Hey everybody.. I have some problem here.
This is the question: Find a root of the equation on the interval [4,5] by using the bisection method. What happens on the interval [ 1 , 2] ?
I wrote the code and everything seems fine with the interval [4,5] but for interval [1,2] the cout supposed to be no convergence but the code cout the root. Please help me.
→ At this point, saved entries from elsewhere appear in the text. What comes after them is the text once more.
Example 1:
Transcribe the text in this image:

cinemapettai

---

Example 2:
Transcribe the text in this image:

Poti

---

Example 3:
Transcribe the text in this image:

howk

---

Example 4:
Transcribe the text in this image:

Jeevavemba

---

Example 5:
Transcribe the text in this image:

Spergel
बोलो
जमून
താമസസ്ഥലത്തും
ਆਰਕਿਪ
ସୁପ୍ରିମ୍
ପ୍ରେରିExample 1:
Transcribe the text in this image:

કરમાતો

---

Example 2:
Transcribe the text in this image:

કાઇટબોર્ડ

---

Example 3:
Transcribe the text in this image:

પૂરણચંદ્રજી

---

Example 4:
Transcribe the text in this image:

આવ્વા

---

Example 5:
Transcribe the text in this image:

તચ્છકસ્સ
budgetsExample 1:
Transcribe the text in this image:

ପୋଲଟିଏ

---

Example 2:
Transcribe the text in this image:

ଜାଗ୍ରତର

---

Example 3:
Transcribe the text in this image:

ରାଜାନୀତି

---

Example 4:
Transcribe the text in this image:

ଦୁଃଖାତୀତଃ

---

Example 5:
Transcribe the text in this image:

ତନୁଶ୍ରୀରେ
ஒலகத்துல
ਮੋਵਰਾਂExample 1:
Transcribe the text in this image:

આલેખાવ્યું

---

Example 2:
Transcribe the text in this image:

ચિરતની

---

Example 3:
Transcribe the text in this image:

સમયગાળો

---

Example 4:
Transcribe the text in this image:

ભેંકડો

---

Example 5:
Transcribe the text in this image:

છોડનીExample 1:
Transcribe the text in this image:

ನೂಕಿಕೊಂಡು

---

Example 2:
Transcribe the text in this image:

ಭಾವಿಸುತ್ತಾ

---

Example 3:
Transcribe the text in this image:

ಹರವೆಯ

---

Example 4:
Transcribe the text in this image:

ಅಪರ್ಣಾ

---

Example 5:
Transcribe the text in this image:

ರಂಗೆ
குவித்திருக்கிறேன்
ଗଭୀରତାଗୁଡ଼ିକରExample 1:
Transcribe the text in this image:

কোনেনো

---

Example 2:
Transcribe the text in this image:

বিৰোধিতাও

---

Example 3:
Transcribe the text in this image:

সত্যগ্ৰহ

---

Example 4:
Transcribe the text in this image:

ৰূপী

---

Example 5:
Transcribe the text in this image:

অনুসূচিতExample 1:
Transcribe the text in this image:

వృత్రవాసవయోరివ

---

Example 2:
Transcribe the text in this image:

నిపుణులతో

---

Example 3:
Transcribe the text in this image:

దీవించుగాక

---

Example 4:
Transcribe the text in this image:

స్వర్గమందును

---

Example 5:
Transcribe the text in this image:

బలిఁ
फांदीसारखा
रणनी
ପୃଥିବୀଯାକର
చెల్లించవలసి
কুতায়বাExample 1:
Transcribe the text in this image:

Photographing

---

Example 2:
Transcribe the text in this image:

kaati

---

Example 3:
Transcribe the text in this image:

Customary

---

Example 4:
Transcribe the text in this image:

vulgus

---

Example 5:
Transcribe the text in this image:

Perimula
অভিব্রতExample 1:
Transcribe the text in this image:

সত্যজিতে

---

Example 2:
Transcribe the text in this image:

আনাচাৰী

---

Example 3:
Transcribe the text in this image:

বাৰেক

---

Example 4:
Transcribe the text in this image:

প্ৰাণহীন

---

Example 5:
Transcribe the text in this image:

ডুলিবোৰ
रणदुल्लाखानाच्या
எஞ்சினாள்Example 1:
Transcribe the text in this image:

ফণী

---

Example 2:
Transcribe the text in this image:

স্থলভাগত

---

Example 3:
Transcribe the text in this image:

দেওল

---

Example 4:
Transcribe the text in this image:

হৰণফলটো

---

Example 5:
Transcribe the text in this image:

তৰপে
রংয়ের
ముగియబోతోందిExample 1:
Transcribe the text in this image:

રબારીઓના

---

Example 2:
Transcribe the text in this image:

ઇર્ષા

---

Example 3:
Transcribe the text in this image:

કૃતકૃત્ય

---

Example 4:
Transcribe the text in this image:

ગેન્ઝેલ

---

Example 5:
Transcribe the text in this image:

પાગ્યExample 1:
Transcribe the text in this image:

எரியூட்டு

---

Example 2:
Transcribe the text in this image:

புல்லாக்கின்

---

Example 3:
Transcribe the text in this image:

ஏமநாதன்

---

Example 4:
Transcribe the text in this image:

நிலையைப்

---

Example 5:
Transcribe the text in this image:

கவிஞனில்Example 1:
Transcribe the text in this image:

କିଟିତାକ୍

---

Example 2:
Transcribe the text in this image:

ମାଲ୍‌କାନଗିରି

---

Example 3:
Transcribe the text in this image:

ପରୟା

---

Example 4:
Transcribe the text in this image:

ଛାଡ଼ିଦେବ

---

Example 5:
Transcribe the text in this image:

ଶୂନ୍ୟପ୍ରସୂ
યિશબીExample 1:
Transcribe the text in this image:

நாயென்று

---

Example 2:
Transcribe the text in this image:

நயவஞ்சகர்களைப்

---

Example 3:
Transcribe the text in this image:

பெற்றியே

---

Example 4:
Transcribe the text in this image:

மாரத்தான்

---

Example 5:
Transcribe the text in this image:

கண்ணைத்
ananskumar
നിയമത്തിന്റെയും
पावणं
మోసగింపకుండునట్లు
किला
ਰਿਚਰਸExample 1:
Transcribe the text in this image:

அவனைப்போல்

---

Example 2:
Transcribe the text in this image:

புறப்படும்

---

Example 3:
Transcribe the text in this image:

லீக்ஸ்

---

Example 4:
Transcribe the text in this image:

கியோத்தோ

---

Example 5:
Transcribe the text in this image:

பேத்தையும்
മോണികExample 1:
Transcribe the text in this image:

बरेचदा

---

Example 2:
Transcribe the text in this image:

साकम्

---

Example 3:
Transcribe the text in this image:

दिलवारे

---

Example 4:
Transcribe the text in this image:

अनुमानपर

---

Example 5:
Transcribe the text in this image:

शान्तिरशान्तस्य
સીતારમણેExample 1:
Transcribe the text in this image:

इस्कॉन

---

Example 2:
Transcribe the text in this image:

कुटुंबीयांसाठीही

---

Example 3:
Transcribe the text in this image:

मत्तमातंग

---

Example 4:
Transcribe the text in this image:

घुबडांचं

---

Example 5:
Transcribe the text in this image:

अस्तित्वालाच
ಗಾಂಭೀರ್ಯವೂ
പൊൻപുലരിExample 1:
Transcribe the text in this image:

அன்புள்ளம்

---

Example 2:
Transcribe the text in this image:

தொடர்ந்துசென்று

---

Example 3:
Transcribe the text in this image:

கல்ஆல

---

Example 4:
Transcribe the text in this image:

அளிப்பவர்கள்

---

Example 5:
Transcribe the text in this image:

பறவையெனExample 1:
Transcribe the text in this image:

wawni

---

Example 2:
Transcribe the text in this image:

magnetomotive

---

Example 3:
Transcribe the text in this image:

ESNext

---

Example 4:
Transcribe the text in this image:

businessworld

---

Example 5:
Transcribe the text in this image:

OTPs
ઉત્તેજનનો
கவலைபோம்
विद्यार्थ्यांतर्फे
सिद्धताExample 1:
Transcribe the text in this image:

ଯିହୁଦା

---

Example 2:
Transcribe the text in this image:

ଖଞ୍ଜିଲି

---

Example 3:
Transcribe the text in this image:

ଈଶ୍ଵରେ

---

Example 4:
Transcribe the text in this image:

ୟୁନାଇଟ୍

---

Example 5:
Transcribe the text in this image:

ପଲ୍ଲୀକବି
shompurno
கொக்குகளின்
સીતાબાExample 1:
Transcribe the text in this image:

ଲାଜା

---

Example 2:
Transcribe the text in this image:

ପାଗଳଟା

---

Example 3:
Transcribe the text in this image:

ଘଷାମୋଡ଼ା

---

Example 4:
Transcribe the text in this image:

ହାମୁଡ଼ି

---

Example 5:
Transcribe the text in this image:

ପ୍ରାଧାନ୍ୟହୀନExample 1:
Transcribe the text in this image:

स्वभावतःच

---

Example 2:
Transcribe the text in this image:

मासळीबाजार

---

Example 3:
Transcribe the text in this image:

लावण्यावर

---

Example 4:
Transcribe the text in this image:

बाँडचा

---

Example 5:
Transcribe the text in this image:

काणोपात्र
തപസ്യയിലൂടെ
Thank you in advance.:)
#include <iostream>
#include <cmath>
#include <iomanip>
using namespace std;
double f( double);
int main ( int argc, char *argv[])
{
int kmax;
double a,b,eps;
cout <<" Input a,b, eps, kmax\n ";
cin>> a >> b >> eps >> kmax;//use big kmax , eps 0.5e-6
cout << " The input data are\n";
cout << "a= "<< a << "b= "<< b;
cout << "eps= "<< eps << "kmax= "<< kmax<< endl;
cout<< " The results are\n";
cout<< "k x f(x) a b\n";
int k=1;
double x=0.5*(a+b);//first bisection
while (( k<=kmax) && ((b-a)>eps))
{
cout << setw(2)<< k << setprecision(5)<< fixed<< setw(8)<< a<< setw(8)<< b << setprecision(6) <<setw(10)<<x<< setw(12)<<f(x) << endl;
if (f(x) <0)
a=x;
else
b=x;
x= 0.5*(a+b);
k++;
}
if (k>kmax)
cout << "no convergence";
else
cout << " \nThe root = "<< x<< endl;
return 0;
}
double f(double x){
return (tan(x)-x);
}